◆ Directions
Render everything in the listing from the line containing "비활성화해 보세요. 이 방법은 모든 버전에서 효과가 있는 건 아니지" down to the line containing "و سایر دستگاه های بدنسازی انجام داد." as a JSON list of strings with one string per line, skipping blank lines and leaving out the picture markers.

Transcribed page text:
____________________
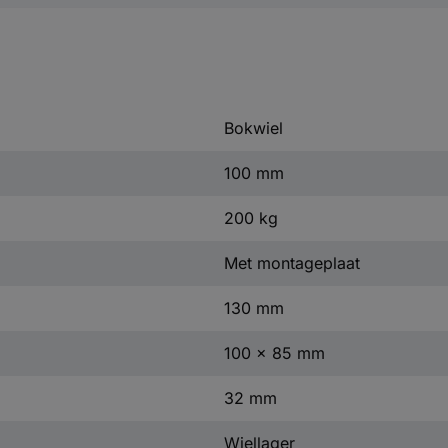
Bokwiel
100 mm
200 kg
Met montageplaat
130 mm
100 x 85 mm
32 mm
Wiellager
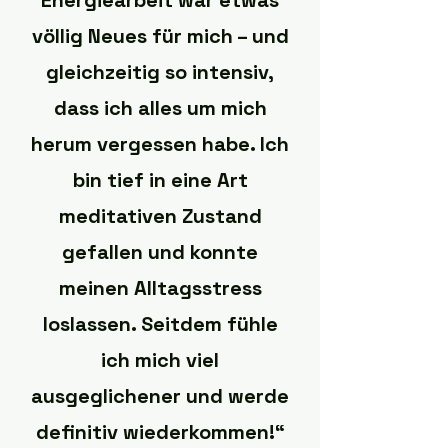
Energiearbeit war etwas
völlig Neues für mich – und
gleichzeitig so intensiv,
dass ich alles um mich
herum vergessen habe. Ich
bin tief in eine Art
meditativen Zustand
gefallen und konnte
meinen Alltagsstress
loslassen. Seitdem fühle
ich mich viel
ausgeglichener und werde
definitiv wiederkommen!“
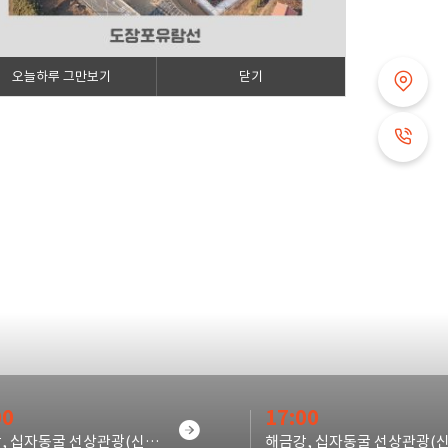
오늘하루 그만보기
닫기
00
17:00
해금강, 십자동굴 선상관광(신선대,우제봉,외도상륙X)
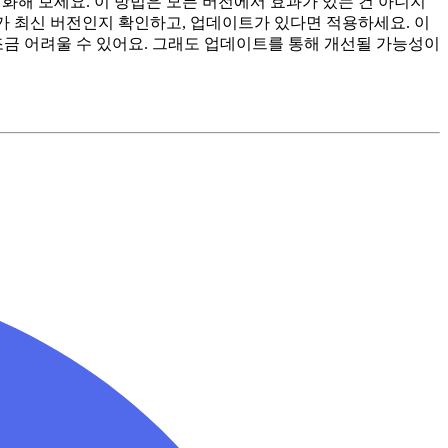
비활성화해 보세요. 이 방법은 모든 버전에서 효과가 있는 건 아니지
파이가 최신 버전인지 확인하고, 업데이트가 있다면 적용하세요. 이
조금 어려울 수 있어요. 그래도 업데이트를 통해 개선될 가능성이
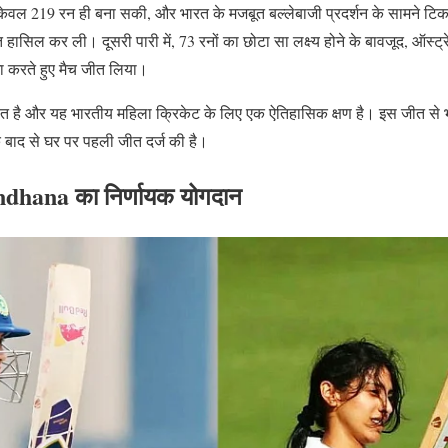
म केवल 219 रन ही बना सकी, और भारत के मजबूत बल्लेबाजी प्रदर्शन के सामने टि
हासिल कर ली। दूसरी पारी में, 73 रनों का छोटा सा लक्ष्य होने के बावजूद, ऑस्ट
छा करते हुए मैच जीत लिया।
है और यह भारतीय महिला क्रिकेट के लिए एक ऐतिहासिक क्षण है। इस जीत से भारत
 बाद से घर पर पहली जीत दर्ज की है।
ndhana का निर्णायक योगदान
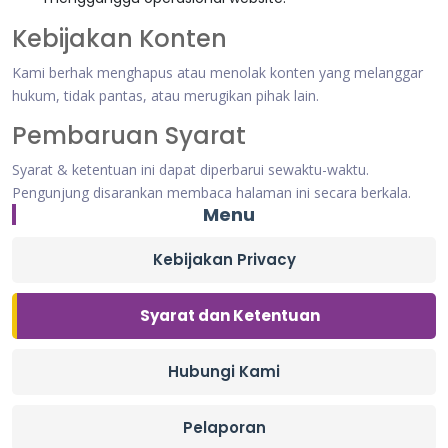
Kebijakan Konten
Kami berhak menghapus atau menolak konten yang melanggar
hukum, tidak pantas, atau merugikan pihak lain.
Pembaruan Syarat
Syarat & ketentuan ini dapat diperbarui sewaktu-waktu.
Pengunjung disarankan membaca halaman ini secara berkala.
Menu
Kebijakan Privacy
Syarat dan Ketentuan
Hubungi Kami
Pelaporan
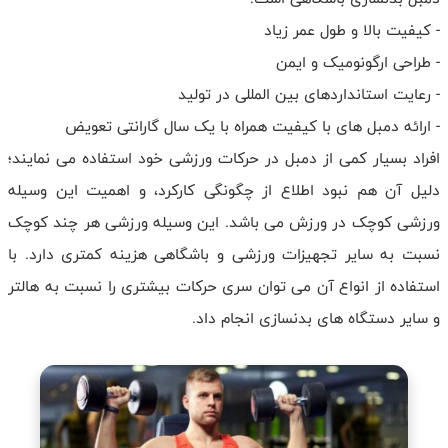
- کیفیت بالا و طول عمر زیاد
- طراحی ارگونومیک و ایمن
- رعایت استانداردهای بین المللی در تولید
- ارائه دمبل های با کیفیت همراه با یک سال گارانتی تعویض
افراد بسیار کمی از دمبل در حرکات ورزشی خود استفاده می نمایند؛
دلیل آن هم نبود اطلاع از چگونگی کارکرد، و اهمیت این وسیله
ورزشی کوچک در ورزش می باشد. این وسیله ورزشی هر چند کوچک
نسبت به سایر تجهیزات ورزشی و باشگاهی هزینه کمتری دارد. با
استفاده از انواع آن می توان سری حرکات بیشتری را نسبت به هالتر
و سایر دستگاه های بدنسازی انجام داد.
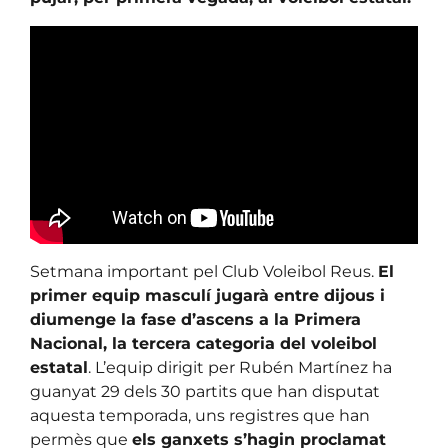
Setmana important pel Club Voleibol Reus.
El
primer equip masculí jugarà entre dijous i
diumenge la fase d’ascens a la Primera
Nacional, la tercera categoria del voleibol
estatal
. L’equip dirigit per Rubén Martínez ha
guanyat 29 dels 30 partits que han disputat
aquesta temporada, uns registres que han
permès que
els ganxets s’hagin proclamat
____________________
◆ Written response
[
  "비활성화해 보세요. 이 방법은 모든 버전에서 효과가 있는 건 아니지",
  "파이가 최신 버전인지 확인하고, 업데이트가 있다면 적용하세요. 이",
  "조금 어려울 수 있어요. 그래도 업데이트를 통해 개선될 가능성이",
  "म केवल 219 रन ही बना सकी, और भारत के मजबूत बल्लेबाजी प्रदर्शन के सामने टि",
  "हासिल कर ली। दूसरी पारी में, 73 रनों का छोटा सा लक्ष्य होने के बावजूद, ऑस्ट",
  "छा करते हुए मैच जीत लिया।",
  "है और यह भारतीय महिला क्रिकेट के लिए एक ऐतिहासिक क्षण है। इस जीत से भारत",
  " बाद से घर पर पहली जीत दर्ज की है।",
  "ndhana का निर्णायक योगदान",
  "Kebijakan Konten",
  "Kami berhak menghapus atau menolak konten yang melanggar",
  "hukum, tidak pantas, atau merugikan pihak lain.",
  "Pembaruan Syarat",
  "Syarat & ketentuan ini dapat diperbarui sewaktu-waktu.",
  "Pengunjung disarankan membaca halaman ini secara berkala.",
  "Menu",
  "Kebijakan Privacy",
  "Syarat dan Ketentuan",
  "Hubungi Kami",
  "Pelaporan",
  "- کیفیت بالا و طول عمر زیاد",
  "- طراحی ارگونومیک و ایمن",
  "- رعایت استانداردهای بین المللی در تولید",
  "- ارائه دمبل های با کیفیت همراه با یک سال گارانتی تعویض",
  "افراد بسیار کمی از دمبل در حرکات ورزشی خود استفاده می نمایند؛",
  "دلیل آن هم نبود اطلاع از چگونگی کارکرد، و اهمیت این وسیله",
  "ورزشی کوچک در ورزش می باشد. این وسیله ورزشی هر چند کوچک",
  "نسبت به سایر تجهیزات ورزشی و باشگاهی هزینه کمتری دارد. با",
  "استفاده از انواع آن می توان سری حرکات بیشتری را نسبت به هالتر",
  "و سایر دستگاه های بدنسازی انجام داد."
]